= Problems to solve =
1. In the interview, rewrite the paragraph that begins "I looked up to her forever" as a shorter paragraph that keeps its main facts.
2. Retype the part of the interview starting with "Schilling: The cool" and going on through "respecting the work.".

= Source passage =
Schilling: I think the challenges are also what I loved. When I first read the script, I immediately connected to her. I think when we meet her, she has some walls up and she has been hurt. But I admire her. She’s doing the best she can with her child. She’s a hardworking single mom. By necessity, her own personal life has sort of fallen to the side. She had the courage to, with Logan’s help, open herself up to being loved again. She’s a woman who found her voice and found her worth. I love the idea that no matter what you are going through (that) you are worthy. Love is out there. Love is available to you.



MDJ: You had many emotional scenes in the film. Where did you draw from to portray those feelings so powerfully?

Schilling: I think it’s a combination of a couple of things. There’s some outside external detective work. I talked to women who have experienced loss or families of people serving overseas … and then just seeing what that sparks in me and how that triggers my own experience.



MDJ: After extremely dramatic scenes and the director says, “Cut,” how do you regroup?

Schilling: I need a little bit of time. But with Zac around, he had me laughing a lot. It’s something I would not have anticipated. I was surrounded by such great people. I take a little bit of time, but you also can’t take it that seriously.



MDJ: Tell me about Zac as a costar. Were you familiar with him before this film?

Schilling: The cool thing for me in this movie is that I had never seen “High School Musical.” I think I saw a little bit of him in a movie called “Me and Orson Welles.” I knew of him. I only knew the person I saw in front of me at my screen test, which was this man, this very attractive man. He not a teenager at all! He’s a really hard-working actor. Some of the stuff we did in the movie was so vulnerable, but he was so present. He made me feel so safe to do some kind of vulnerable work. On the flip side, he’s one of the funniest, down-to-Earth guys. He’s really good at keeping that balance of levity while respecting the work.



MDJ: What was it like meeting and working with Blythe Danner?

Schilling: I looked up to her forever. If I could have a career like hers, or if I could be like her, I would die happy. I’ve been watching her since I was very young. I’ve said the second-most exciting phone call I got after I got the job was that she was going to play my grandmother. It’s also a testament to her because I could have felt so intimidated by her. She’s just the most gracious, compassionate woman. She put me so at ease. I feel really lucky to count her as a friend now.



MDJ: How does “The Lucky One” differ from other romantic dramas?

Schilling: It shares a lot with romance films that everyone has already embraced — the stories of finding true love. (However,) these characters are based in reality. They’re not Hollywood fake people. There is a fantasy element of a love story, but it’s also really grounded in reality.

= Raw data =
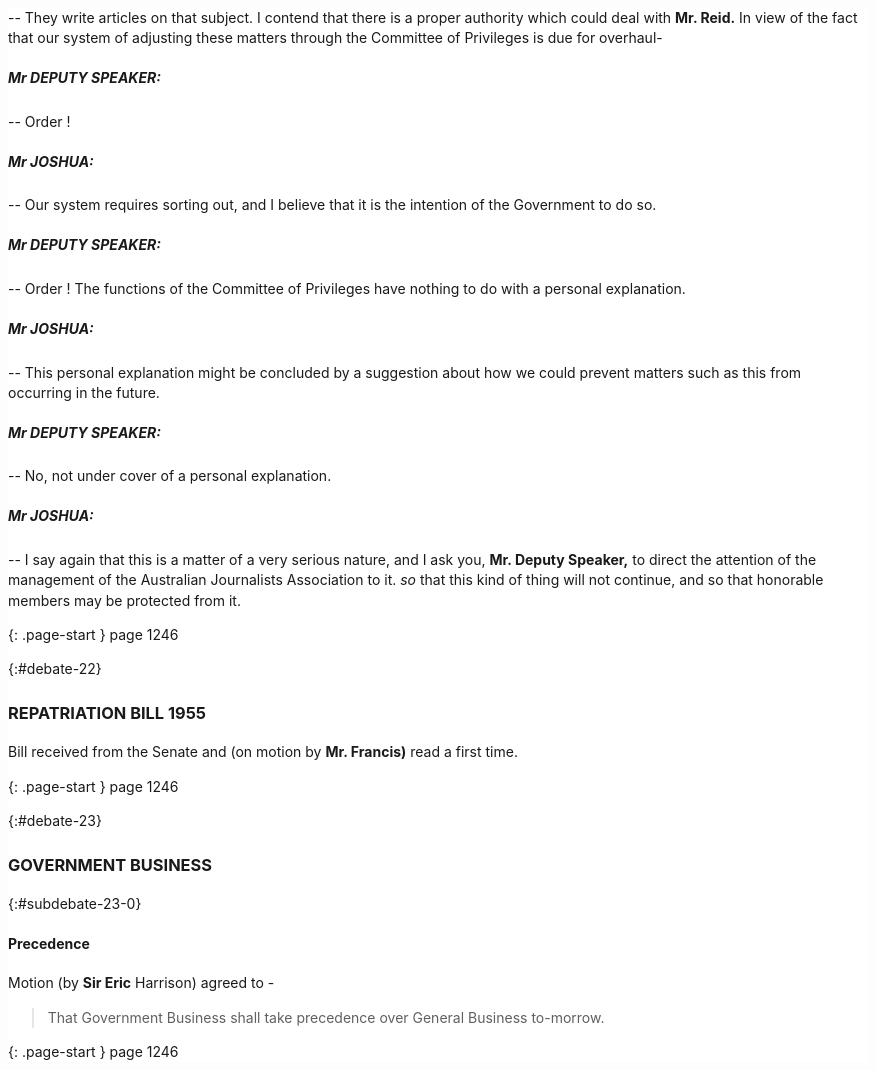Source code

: -- They write articles on that subject. I contend that there is a proper authority which could deal with  **Mr. Reid.**  In view of the fact that our system of adjusting these matters through the Committee of Privileges is due for overhaul- 

##### Mr DEPUTY SPEAKER:

-- Order ! 

##### Mr JOSHUA:

-- Our system requires sorting out, and I believe that it is the intention of the Government to do so. 

##### Mr DEPUTY SPEAKER:

-- Order ! The functions of the Committee of Privileges have nothing to do with a personal explanation. 

##### Mr JOSHUA:

-- This personal explanation might be concluded by a suggestion about how we could prevent matters such as this from occurring in the future. 

##### Mr DEPUTY SPEAKER:

-- No, not under cover of a personal explanation. 

##### Mr JOSHUA:

-- I say again that this is a matter of a very serious nature, and I ask you,  **Mr. Deputy Speaker,**  to direct the attention of the management of the Australian Journalists Association to it.  *so*  that this kind of thing will not continue, and so that honorable members may be protected from it. 

{: .page-start }
page 1246

{:#debate-22}
### REPATRIATION BILL 1955

Bill received from the Senate and (on motion by  **Mr. Francis)**  read a first time. 

{: .page-start }
page 1246

{:#debate-23}
### GOVERNMENT BUSINESS

{:#subdebate-23-0}
#### Precedence

Motion (by  **Sir Eric**  Harrison) agreed to - 

  >That Government Business shall take precedence over General Business to-morrow. 

{: .page-start }
page 1246
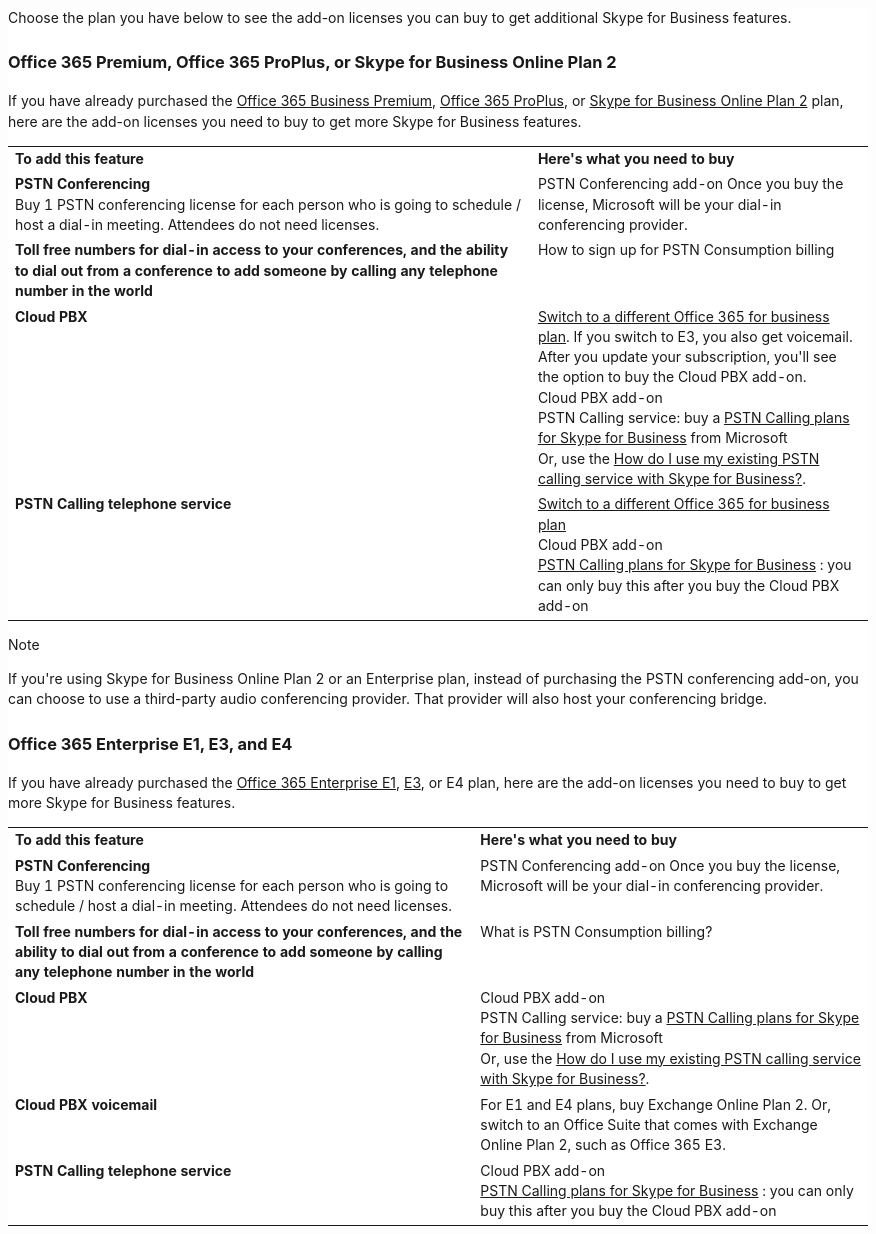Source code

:     
    
Choose the plan you have below to see the add-on licenses you can buy to get additional Skype for Business features.
  
    
    

### Office 365 Premium, Office 365 ProPlus, or Skype for Business Online Plan 2

If you have already purchased the  [Office 365 Business Premium](https://products.office.com/en-us/business/office-365-business-premium),  [Office 365 ProPlus](https://products.office.com/en-us/business/office-365-proplus-business-software), or  [Skype for Business Online Plan 2](https://products.office.com/en-us/skype-for-business/online) plan, here are the add-on licenses you need to buy to get more Skype for Business features.
  
    
    

|||
|:-----|:-----|
|**To add this feature** <br/> |**Here's what you need to buy** <br/> |
|**PSTN Conferencing** <br/> Buy 1 PSTN conferencing license for each person who is going to schedule / host a dial-in meeting. Attendees do not need licenses.  <br/> |PSTN Conferencing add-on Once you buy the license,  Microsoft will be your dial-in conferencing provider. |
|**Toll free numbers for dial-in access to your conferences, and the ability to dial out from a conference to add someone by calling any telephone number in the world** <br/> |How to sign up for PSTN Consumption billing|
|**Cloud PBX** <br/> | [Switch to a different Office 365 for business plan](http://technet.microsoft.com/library/73318661-8f33-478b-bcc7-fb8d69dbb22a%28Office.14%29.aspx). If you switch to E3, you also get voicemail.  <br/>  After you update your subscription, you'll see the option to buy the Cloud PBX add-on. <br/>  Cloud PBX add-on <br/>  PSTN Calling service: buy a [PSTN Calling plans for Skype for Business](pstn-calling-plans-for-skype-for-business.md) from Microsoft <br/>  Or, use the [How do I use my existing PSTN calling service with Skype for Business?](skype-for-business-add-on-licensing.md#bkmk_existing).  <br/> |
|**PSTN Calling telephone service** <br/> | [Switch to a different Office 365 for business plan](http://technet.microsoft.com/library/73318661-8f33-478b-bcc7-fb8d69dbb22a%28Office.14%29.aspx) <br/>  Cloud PBX add-on <br/>  [PSTN Calling plans for Skype for Business](pstn-calling-plans-for-skype-for-business.md) : you can only buy this after you buy the Cloud PBX add-on <br/> |
   

> [!NOTE]
> If you're using Skype for Business Online Plan 2 or an Enterprise plan, instead of purchasing the PSTN conferencing add-on, you can choose to use a third-party audio conferencing provider. That provider will also host your conferencing bridge. 
  
    
    


### Office 365 Enterprise E1, E3, and E4

If you have already purchased the  [Office 365 Enterprise E1](https://products.office.com/en-us/business/office-365-enterprise-e1-business-software),  [E3](https://products.office.com/en-us/business/office-365-enterprise-e3-business-software), or E4 plan, here are the add-on licenses you need to buy to get more Skype for Business features.
  
    
    

|||
|:-----|:-----|
|**To add this feature** <br/> |**Here's what you need to buy** <br/> |
|**PSTN Conferencing** <br/> Buy 1 PSTN conferencing license for each person who is going to schedule / host a dial-in meeting. Attendees do not need licenses.  <br/> |PSTN Conferencing add-on Once you buy the license,  Microsoft will be your dial-in conferencing provider. |
|**Toll free numbers for dial-in access to your conferences, and the ability to dial out from a conference to add someone by calling any telephone number in the world** <br/> |What is PSTN Consumption billing?|
|**Cloud PBX** <br/> | Cloud PBX add-on <br/>  PSTN Calling service: buy a [PSTN Calling plans for Skype for Business](pstn-calling-plans-for-skype-for-business.md) from Microsoft <br/>  Or, use the [How do I use my existing PSTN calling service with Skype for Business?](skype-for-business-add-on-licensing.md#bkmk_existing).  <br/> |
|**Cloud PBX voicemail** <br/> |For E1 and E4 plans, buy Exchange Online Plan 2. Or, switch to an Office Suite that comes with Exchange Online Plan 2, such as Office 365 E3. |
|**PSTN Calling telephone service** <br/> | Cloud PBX add-on <br/>  [PSTN Calling plans for Skype for Business](pstn-calling-plans-for-skype-for-business.md) : you can only buy this after you buy the Cloud PBX add-on <br/> |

= Solutions below =
1. Schilling had admired Blythe Danner and watched her since she was very young, and would die happy with a career like hers. After getting the job, the second-most exciting call she got was learning that Danner would play her grandmother. Schilling could have felt intimidated, but Danner was gracious and compassionate and put her at ease. Schilling now feels lucky to count her as a friend.

2.
Schilling: The cool thing for me in this movie is that I had never seen “High School Musical.” I think I saw a little bit of him in a movie called “Me and Orson Welles.” I knew of him. I only knew the person I saw in front of me at my screen test, which was this man, this very attractive man. He not a teenager at all! He’s a really hard-working actor. Some of the stuff we did in the movie was so vulnerable, but he was so present. He made me feel so safe to do some kind of vulnerable work. On the flip side, he’s one of the funniest, down-to-Earth guys. He’s really good at keeping that balance of levity while respecting the work.